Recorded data
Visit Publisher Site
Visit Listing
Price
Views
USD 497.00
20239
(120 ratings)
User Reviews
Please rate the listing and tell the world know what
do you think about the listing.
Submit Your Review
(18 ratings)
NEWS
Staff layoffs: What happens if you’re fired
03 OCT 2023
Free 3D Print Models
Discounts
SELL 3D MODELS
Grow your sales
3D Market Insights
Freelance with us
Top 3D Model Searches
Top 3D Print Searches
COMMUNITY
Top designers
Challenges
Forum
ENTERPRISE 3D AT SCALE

* * *

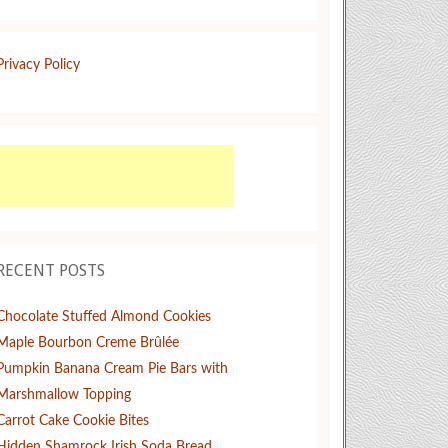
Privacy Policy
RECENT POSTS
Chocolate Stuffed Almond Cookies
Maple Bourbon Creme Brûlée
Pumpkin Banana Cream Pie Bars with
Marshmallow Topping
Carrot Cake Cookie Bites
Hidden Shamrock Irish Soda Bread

Task to complete: Write out exactly the lines above between the line with "Top designers" and the line with "ENTERPRISE 3D AT SCALE", inclusive, and nothing beyond them.

Result for this task:
Top designers
Challenges
Forum
ENTERPRISE 3D AT SCALE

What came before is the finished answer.